45-734 Probability and Statistics II (4th Mini AY 1997-98 Flex-Mode and Flex-Time)

Assignment #3: Due 7 April 1998


  1. Cigarette smoking is bad for you! It causes a variety of dreadful diseases and cuts years off your lifespan. One of the wretched byproducts of cigarettes is carbon monoxide. In this first problem we are going to look at the amount of carbon monoxide produced by a cigarette as a function of tar, nicotine, and weight of the cigarette. The data are in

    Ciggy.wf1

    The following variables are in the file: TAR (measured in milligrams); NICO (nicotine measured in milligrams); WEIGHT (measured in grams); and CARMON (carbon monoxide measured in milligrams). The data are for 25 brands of cigarettes (source: Federal Trade Commission, courtesy of Dennis Epple).

    Regress carbon monoxide of the other variables (you do not have to do any transformations of the variables). Perform F tests of b1 = b2 = 0, b1 = b3 = 0, and b2 = b3 = 0 (that is, all combinations of 2 of the 3 independent variables; use a = .05). Test the null hypothesis that the coefficient of tar is equal to one (use a= .05). In your judgement, how well does this model account for the amount of carbon monoxide?
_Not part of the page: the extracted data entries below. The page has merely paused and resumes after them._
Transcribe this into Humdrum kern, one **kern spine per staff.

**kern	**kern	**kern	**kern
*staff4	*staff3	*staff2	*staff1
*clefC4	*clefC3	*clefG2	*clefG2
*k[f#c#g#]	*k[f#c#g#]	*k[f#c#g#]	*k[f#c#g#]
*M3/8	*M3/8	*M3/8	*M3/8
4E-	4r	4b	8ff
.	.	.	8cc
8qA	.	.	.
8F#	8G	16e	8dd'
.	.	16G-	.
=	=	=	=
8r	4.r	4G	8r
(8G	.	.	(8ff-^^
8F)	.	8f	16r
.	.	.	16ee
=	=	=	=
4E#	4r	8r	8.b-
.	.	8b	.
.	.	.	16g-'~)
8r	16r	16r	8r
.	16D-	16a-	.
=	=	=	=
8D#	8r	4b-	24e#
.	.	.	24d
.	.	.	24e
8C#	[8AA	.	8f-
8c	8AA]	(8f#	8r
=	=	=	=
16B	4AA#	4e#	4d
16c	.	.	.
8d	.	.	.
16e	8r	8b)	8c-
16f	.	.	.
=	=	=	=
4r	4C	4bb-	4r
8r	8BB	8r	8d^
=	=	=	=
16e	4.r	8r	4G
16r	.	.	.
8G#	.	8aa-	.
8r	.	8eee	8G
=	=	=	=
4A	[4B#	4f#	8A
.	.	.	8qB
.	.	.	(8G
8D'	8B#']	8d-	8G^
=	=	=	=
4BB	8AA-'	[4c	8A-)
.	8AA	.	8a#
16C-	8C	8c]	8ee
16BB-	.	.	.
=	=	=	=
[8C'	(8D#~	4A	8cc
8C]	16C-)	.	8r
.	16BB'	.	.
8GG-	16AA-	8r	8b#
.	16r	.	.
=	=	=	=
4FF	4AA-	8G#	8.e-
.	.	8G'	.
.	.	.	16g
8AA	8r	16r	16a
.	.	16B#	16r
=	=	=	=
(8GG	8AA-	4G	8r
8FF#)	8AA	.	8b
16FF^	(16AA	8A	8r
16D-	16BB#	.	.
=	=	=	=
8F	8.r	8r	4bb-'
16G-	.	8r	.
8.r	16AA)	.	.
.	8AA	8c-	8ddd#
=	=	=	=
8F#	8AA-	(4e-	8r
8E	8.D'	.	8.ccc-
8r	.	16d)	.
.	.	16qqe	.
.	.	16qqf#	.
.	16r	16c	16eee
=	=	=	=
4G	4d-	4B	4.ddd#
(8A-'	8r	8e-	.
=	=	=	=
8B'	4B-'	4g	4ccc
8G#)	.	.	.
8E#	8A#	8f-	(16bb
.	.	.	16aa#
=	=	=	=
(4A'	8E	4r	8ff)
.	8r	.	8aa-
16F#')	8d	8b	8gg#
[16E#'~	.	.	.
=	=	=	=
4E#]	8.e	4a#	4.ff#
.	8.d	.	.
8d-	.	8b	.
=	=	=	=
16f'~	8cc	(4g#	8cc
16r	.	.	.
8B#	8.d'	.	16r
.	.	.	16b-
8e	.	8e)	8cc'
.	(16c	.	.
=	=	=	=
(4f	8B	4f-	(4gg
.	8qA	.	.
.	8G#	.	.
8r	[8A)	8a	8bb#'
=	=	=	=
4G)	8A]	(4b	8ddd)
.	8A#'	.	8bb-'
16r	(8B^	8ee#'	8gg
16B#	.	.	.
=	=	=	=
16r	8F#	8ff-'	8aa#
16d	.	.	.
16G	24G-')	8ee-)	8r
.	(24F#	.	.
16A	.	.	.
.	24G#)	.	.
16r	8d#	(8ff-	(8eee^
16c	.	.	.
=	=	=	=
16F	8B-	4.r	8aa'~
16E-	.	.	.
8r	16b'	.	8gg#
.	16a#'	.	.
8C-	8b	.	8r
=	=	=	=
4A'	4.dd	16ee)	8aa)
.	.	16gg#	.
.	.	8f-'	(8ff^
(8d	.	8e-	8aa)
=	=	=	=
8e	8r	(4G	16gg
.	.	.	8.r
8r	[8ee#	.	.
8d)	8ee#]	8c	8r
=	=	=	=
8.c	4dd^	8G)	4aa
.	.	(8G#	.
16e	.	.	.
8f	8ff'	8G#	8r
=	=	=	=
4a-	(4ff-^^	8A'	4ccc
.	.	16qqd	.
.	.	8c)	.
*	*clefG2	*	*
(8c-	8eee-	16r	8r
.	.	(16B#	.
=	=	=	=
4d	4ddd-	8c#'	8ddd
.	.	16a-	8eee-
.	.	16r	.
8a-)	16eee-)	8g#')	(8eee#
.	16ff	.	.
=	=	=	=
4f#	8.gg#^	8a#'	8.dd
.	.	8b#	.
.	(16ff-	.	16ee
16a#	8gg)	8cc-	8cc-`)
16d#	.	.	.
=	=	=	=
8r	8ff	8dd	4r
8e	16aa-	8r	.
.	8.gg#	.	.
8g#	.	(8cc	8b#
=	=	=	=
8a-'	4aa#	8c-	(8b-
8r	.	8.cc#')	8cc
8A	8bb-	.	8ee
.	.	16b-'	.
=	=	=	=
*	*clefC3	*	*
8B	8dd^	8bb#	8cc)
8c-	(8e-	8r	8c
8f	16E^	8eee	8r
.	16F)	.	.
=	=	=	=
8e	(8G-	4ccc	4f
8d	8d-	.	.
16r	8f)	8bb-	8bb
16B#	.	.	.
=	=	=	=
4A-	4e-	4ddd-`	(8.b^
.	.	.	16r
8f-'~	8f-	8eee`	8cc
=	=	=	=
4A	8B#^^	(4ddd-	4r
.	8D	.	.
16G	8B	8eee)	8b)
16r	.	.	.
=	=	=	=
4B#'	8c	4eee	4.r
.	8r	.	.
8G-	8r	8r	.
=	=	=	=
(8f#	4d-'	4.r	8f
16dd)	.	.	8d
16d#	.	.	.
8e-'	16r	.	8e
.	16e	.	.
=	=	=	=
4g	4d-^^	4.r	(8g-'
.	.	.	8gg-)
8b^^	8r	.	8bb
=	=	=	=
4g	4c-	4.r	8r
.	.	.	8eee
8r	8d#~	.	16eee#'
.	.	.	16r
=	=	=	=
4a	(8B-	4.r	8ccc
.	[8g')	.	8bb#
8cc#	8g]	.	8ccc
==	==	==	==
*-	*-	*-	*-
Show the EVIEWS output and your calculations.

  2. In this problem we are going to look at the number of wildcat oilwells drilled every year in the United States as a function of a variety of variables. The data are in:

    Drill3.wf1

    The variables in the file are: WILDCT2 (number of wells drilled in the U.S. by year); OILCON (U.S. oil consumption measured in number of barrels per day per capita); PCI (U.S. per capita income in thousands of 1982 dollars); PRICEOK (price of a barrel of sweet Oklahoma crude oil in 1982 dollars); VEHICLE (U.S. per capita registration of motor vehicles); and YEAR which is included for your convenience. The data are for 1936 to 1987 and are courtesy of John Londregan.

    1. Regress the number of wildcat wells on the other variables (show your output--you do not have to transform any of the variables). Note that it does not make sense to use the variable YEAR here. Do the t-statistics for the coefficients follow the pattern you expected --that is, do you think the results make sense? Explain your answer. Test whether or not the coefficients for OILCON, PCI, and VEHICLE are all equal to zero (i.e., an F test on the set--use a= .05).

    2. In (a) the model was linear in the parameters and in the variables. Test the model

      WILDCT2 = eb0 (OILCON)b1 (PCI)b2 (PRICEOK)b3 (VEHICLE)b4 ee

      Compare the pattern of the t-statistics on the coefficients for this model with those of part (a) (show your output). Do you think the results make sense? Explain your answer.

  3. In the United States it is political folklore that the vote for the presidential candidate of the incumbent president's political party is a function of the economy. It is also political folklore that the vote for the candidates of the incumbent president's political party for seats in the House of Representatives is not a direct function of the economy; rather "local" issues matter more than "national" issues in House elections. We are going to examine this folklore using presidential election data from 1916 to 1988 (courtesy of Howard Rosenthal and John Londregan). The data are in:

    Presvote.wf1

    The variables are HOUSVOTE (percentage of the national vote for the House candidates of the incumbent president's political party); PRSVOTE (percentage of the national vote for the presidential candidate of the incumbent president's political party); GNP (real GNP growth); REPUB (a dummy variable which is 1 if the incumbent president is a Republican and 0 if the incumbent president is a Democrat); MILMOB (same variable as used in homework #1).

    1. Investigate the proposition that the presidential vote for the incumbent president's political party depends upon the performance of the economy. At some point try lagging the variable GNP and using this and MILMOB in your model but do not use REPUB. To lag the variable GNP means to use the data from last year's GNP to predict this year's PRSVOTE. This is done by putting GNP(-1) as a right hand side variable (to lag two periods use GNP(-2), three periods, GNP(-3), and so on). Show the output of the model that you feel is correct (without using the REPUB variable). Explain your model and discuss the effects of the various variables that you include and exclude. Specifically, compare the effect of GNP to GNP(-1). What does this tell you about voters? Now add the dummy variable REPUB to your model and show results. What effect does this dummy variable have and why would we want to include it in the model (hint: note that there are only two political parties in the U.S.).

    2. Investigate the proposition that the vote for the candidates of the incumbent president's political party for seats in the House of Representatives is not a direct function of the economy. Specifically estimate

      HOUSVOTE = b0 + b1(GNP) + b2(PRSVOTE) + e

      now estimate

      HOUSVOTE = b0 + b1(GNP) + b2(PRSVOTE) + b3(REPUB) + e

      Compare the results of the two regressions (show the results). Do they make sense? (In your answer, assume you know nothing about U.S. history!)